Zulip Chat Archive

Stream: mathlib4

Topic: MeasureTheory.Measure.Lebesgue.Basic !4#4552

Pol'tta / Miyahara Kō (Jun 02 2023 at 04:05):

In Lean 4, the following tc search fails, even if we make volume reducible in MeasureSpaceDef.

variable [Fintype ι]
#synth SigmaFinite (volume : Measure (ι → ℝ))
-- fails
#synth SigmaFinite (Measure.pi fun _ => volume : Measure (ι → ℝ))
-- defeq and succeeds
#synth AddLeftInvariant (volume : Measure (ι → ℝ))
-- fails
#synth AddLeftInvariant (Measure.pi fun _ => (stdOrthonormalBasis ℝ ℝ).toBasis.addHaar : Measure (ι → ℝ))
-- defeq and succeeds

These instances are required in this file.
This file can be built by specifying latter measures now, but this should be fixed clearly.
Does anyone know how to fix this?

Yury G. Kudryashov (Jun 02 2023 at 05:27):

Which instance does Lean 3 find?

Pol'tta / Miyahara Kō (Jun 02 2023 at 08:41):

@Yury G. Kudryashov The both. (SigmaFinite & AddLeftInvariant)
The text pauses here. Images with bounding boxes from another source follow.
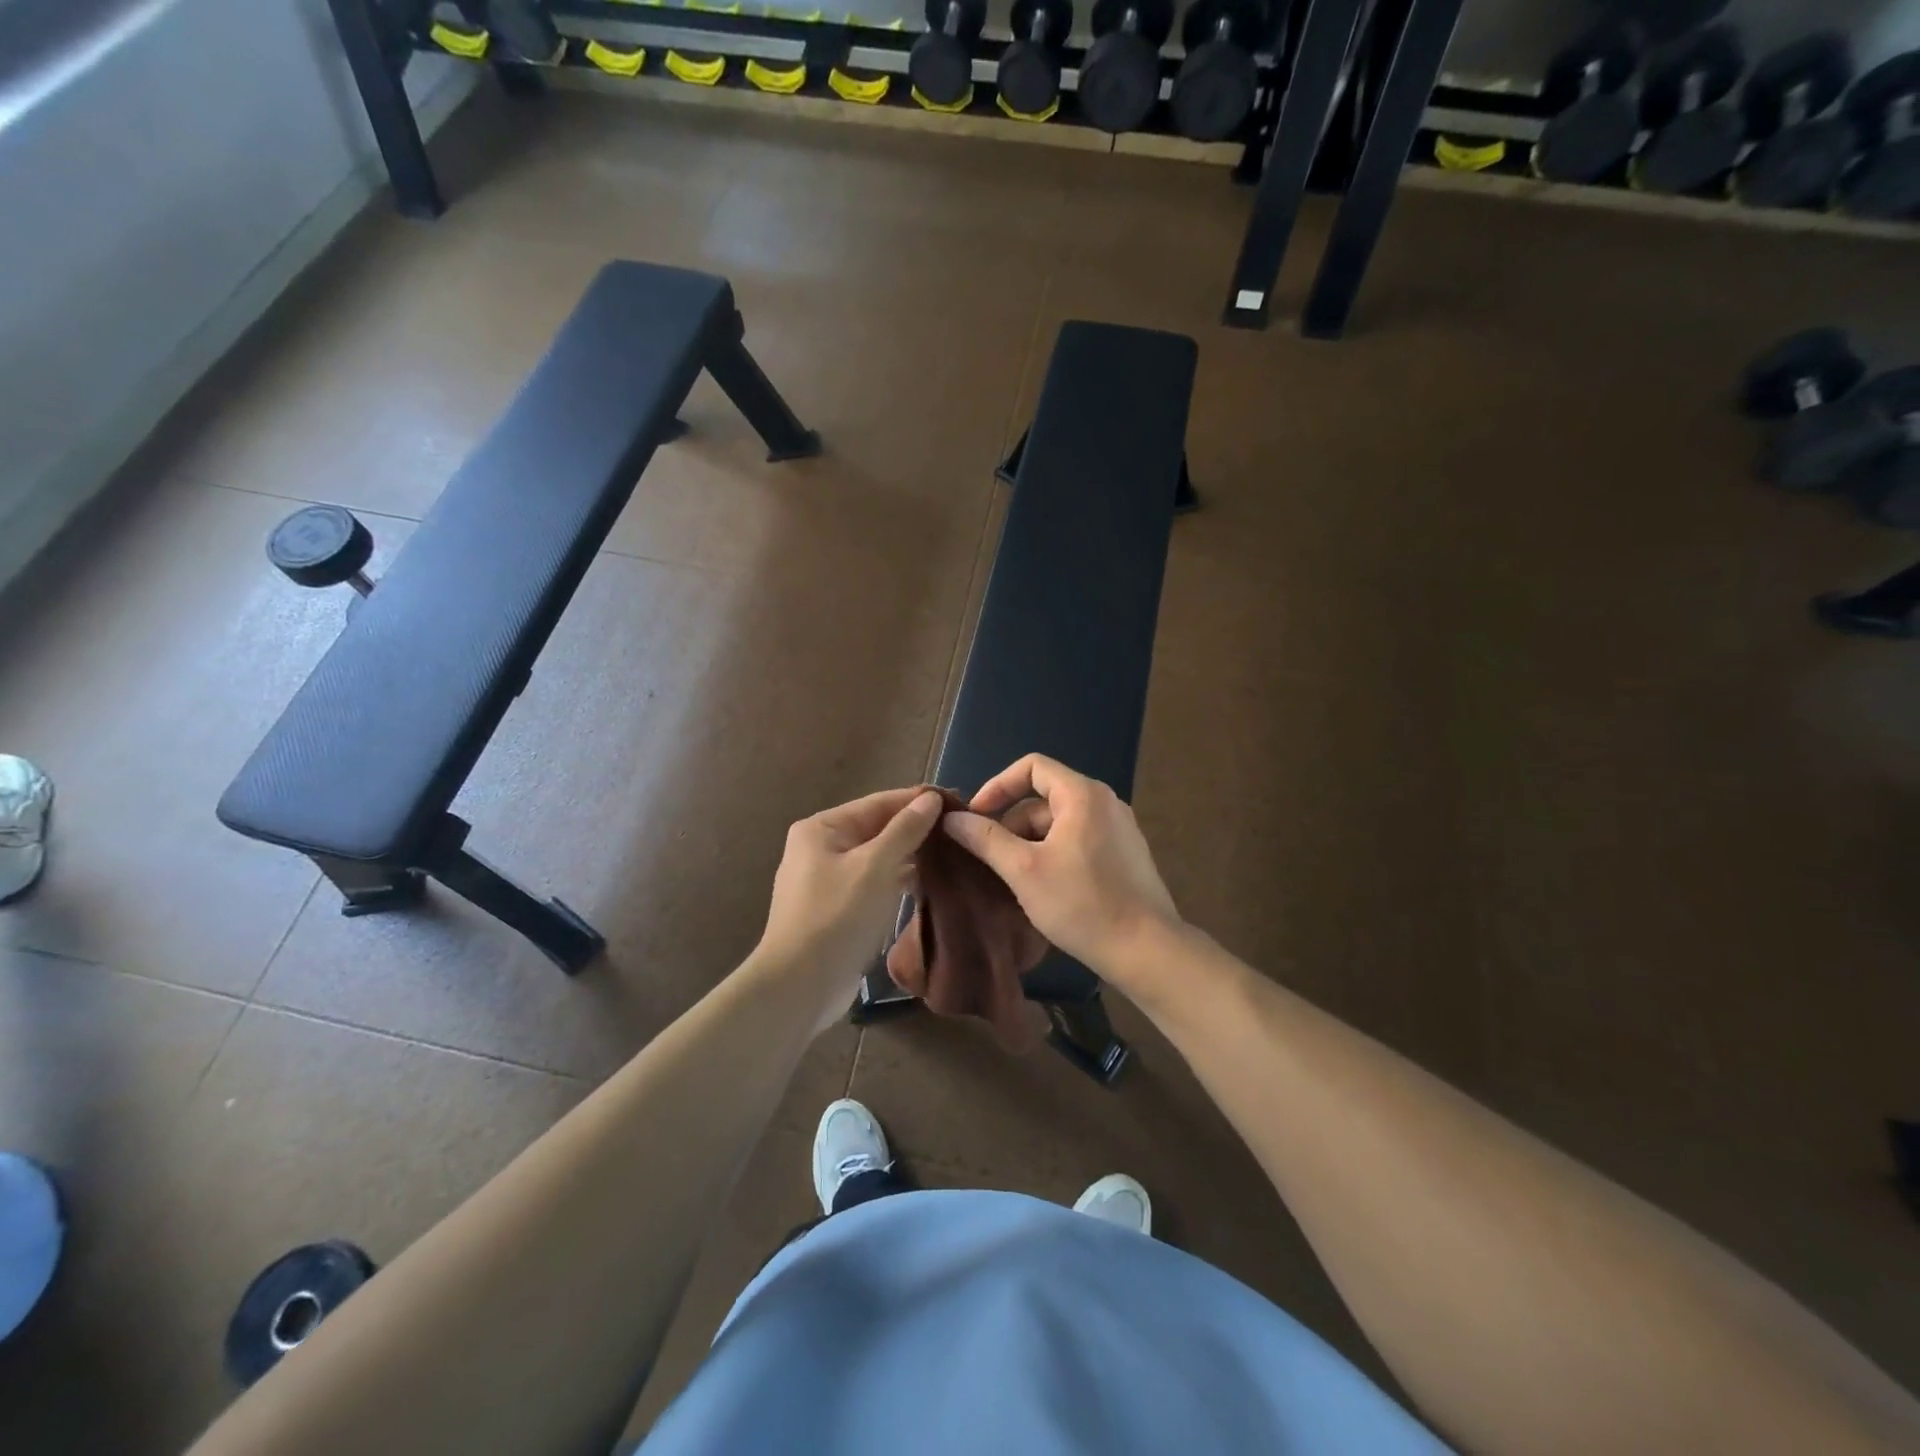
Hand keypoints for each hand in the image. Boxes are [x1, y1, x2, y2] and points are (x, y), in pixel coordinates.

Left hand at [757, 787, 943, 1027]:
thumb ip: (905, 830)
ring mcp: (826, 881)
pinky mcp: (836, 910)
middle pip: (876, 829)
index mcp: (822, 828)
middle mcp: (820, 848)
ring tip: (952, 856)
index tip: (957, 802)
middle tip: (960, 831)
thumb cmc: (837, 916)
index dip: (917, 800)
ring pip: (876, 859)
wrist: (800, 986)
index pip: (878, 803)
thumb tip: (930, 798)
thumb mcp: (876, 866)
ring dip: (909, 857)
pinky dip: (896, 882)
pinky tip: (927, 885)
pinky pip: (872, 884)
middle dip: (916, 830)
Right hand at [941, 755, 1179, 976]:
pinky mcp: (1125, 855)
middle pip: (1044, 799)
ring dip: (1030, 844)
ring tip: (1011, 881)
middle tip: (989, 861)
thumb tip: (952, 819)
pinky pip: (1078, 841)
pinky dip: (1053, 854)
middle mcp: (1105, 802)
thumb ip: (985, 839)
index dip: (997, 786)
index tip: (975, 817)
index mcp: (1083, 794)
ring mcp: (1119, 829)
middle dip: (1011, 825)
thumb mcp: (1023, 870)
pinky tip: (1042, 889)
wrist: (1146, 950)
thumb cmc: (1082, 903)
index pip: (1031, 767)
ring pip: (1060, 824)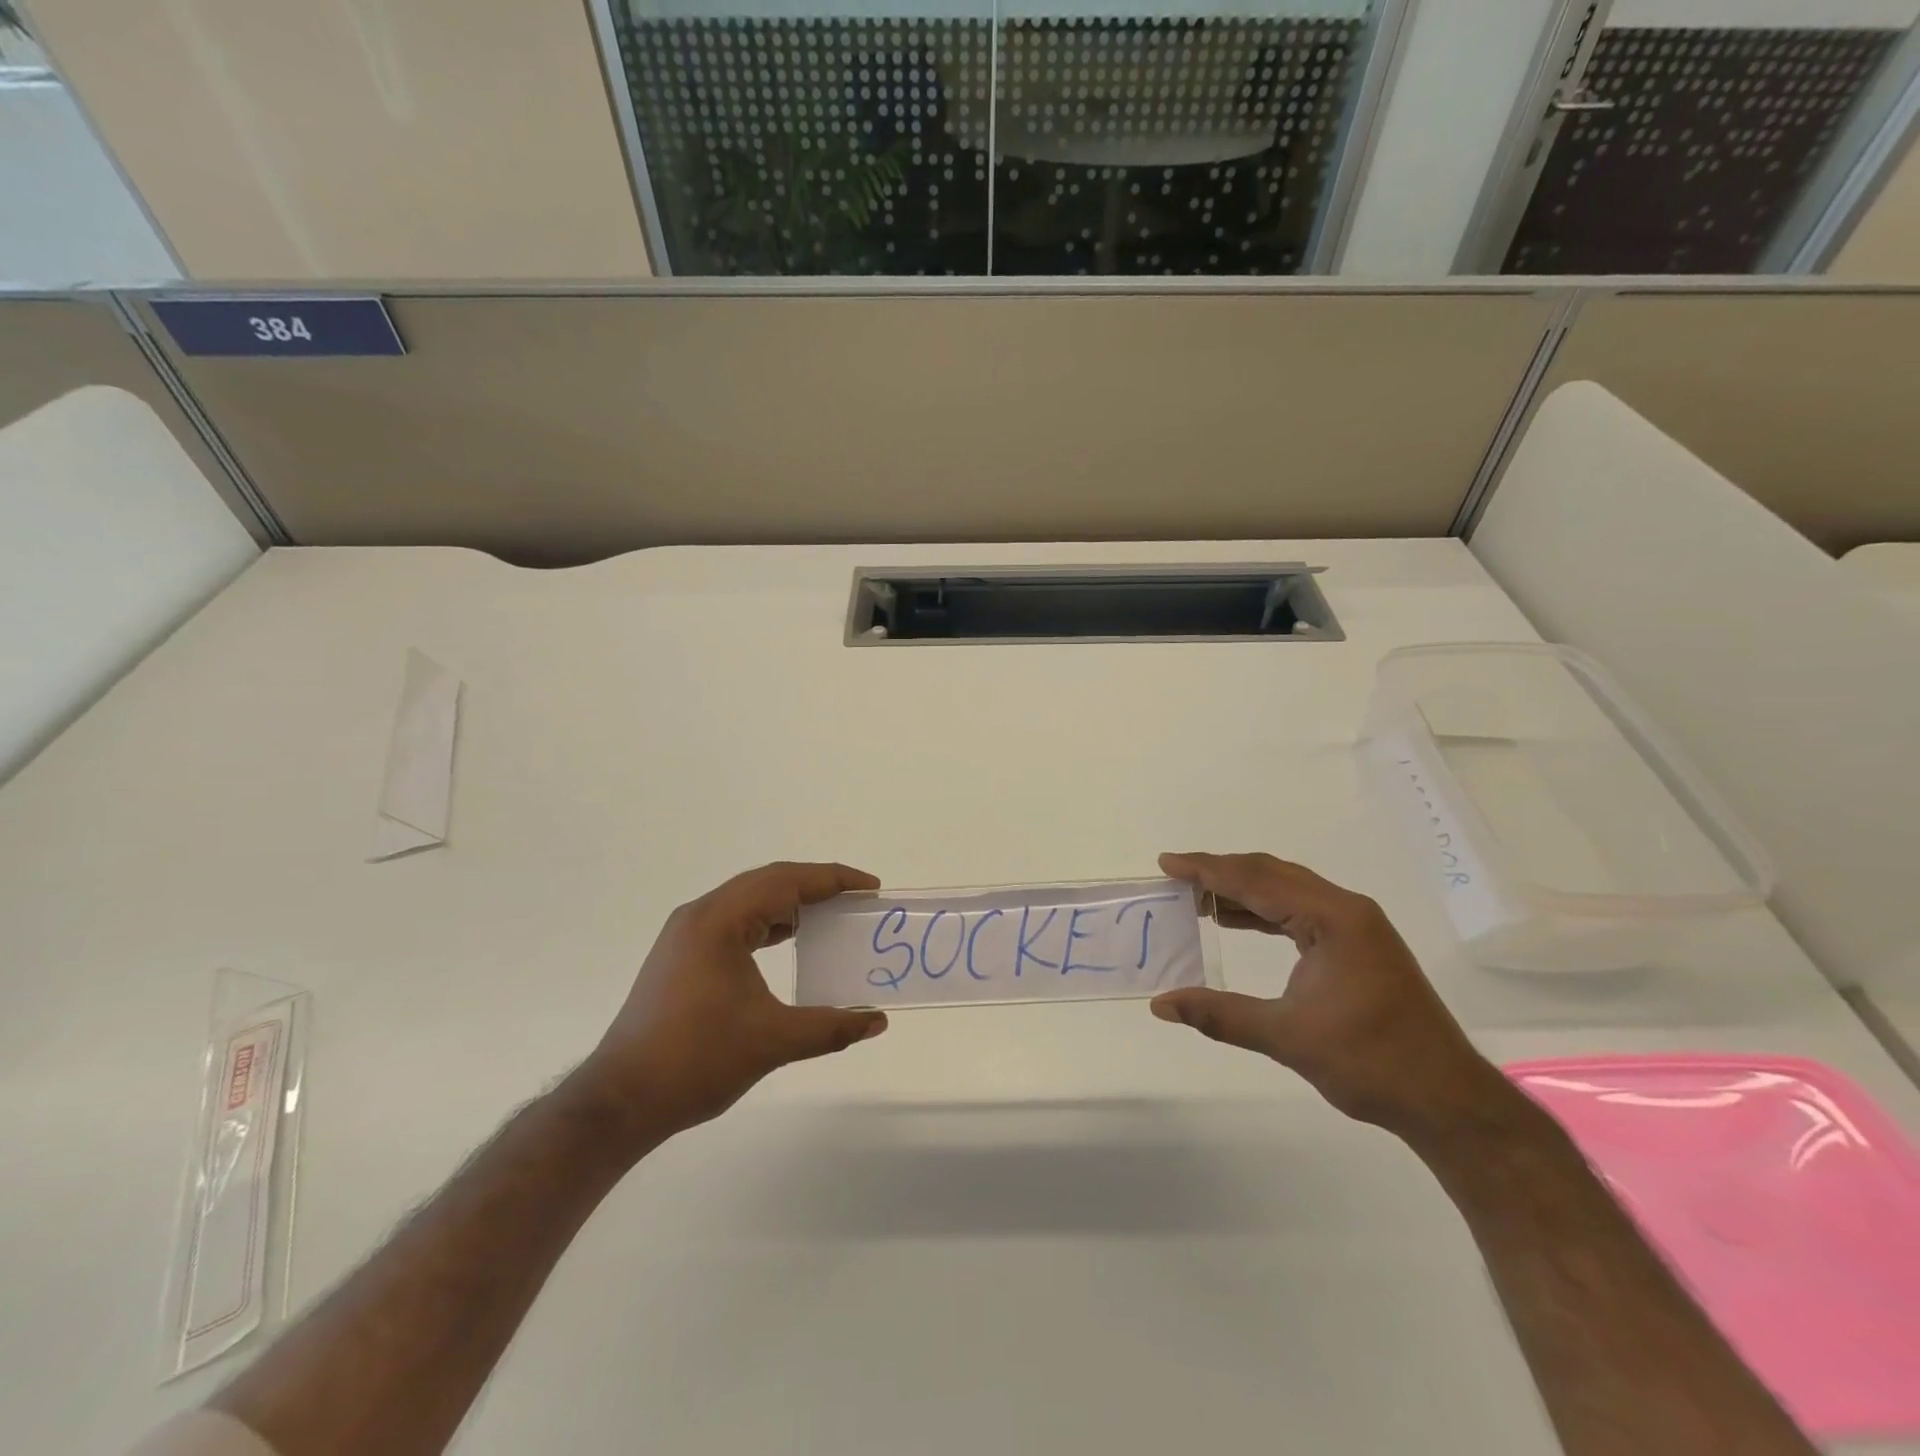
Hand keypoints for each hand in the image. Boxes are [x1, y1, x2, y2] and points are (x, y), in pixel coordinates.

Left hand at [569, 862, 888, 1144]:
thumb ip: (831, 1027)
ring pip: (749, 900)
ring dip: (791, 903)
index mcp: (719, 921)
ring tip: (830, 916)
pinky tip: (789, 940)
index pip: (786, 881)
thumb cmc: (697, 1060)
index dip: (833, 880)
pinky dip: (768, 923)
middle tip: (856, 899)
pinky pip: (735, 921)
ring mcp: (686, 935)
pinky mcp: (681, 956)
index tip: (871, 887)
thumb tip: (877, 1020)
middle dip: (815, 886)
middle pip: (768, 882)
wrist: (620, 1101)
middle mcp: (700, 915)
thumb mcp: (773, 1041)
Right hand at [1149, 852, 1504, 1138]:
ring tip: (1197, 898)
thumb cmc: (1370, 1063)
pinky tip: (1236, 921)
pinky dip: (1263, 910)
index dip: (1207, 870)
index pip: (1256, 881)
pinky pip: (1299, 911)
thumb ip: (1219, 1014)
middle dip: (1221, 872)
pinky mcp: (1358, 945)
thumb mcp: (1286, 1037)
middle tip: (1176, 878)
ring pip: (1286, 890)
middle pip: (1271, 874)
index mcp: (1333, 919)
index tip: (1167, 863)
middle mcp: (1346, 910)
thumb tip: (1160, 1004)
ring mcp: (1356, 926)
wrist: (1446, 1100)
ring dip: (1241, 890)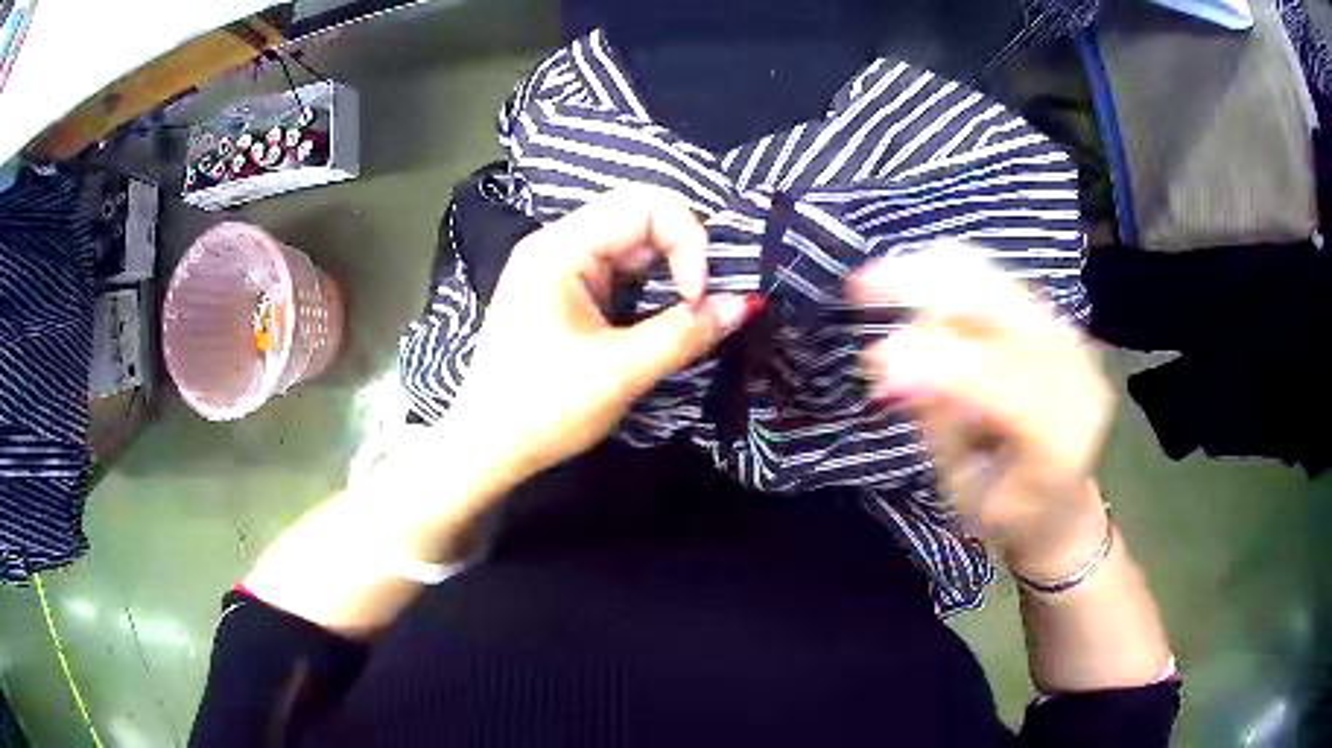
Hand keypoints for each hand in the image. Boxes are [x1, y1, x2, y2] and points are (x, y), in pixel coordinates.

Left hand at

Eric Wieser (Jun 02 2023 at 09:06):

I think Yury is asking what is found, not whether the above succeed

Pol'tta / Miyahara Kō (Jun 02 2023 at 12:23):

Sorry.
SigmaFinite...MeasureTheory.Measure.pi.sigmaFinite in MeasureTheory.Constructions.Pi
AddLeftInvariant...MeasureTheory.Pi.isAddLeftInvariant_volume in MeasureTheory.Constructions.Pi

Pol'tta / Miyahara Kō (Jun 02 2023 at 12:24):

These are aligned names.

Yury G. Kudryashov (Jun 02 2023 at 14:57):

I meant something like

lemma aux : sigma_finite (volume : measure (ι → ℝ)) := by apply_instance
#print aux

Yury G. Kudryashov (Jun 02 2023 at 14:57):

(in Lean 3)

Yury G. Kudryashov (Jun 02 2023 at 14:57):

There is more than 1 way to prove this instance.

Yury G. Kudryashov (Jun 02 2023 at 14:57):

I wonder which one works in Lean 3 and fails in Lean 4.

Yury G. Kudryashov (Jun 02 2023 at 16:09):

If Lean 3 can see through volume and Lean 4 can't, then we should duplicate each instance about Measure.prod and Measure.pi for MeasureSpaces.

Last updated: Dec 20 2023 at 11:08 UTC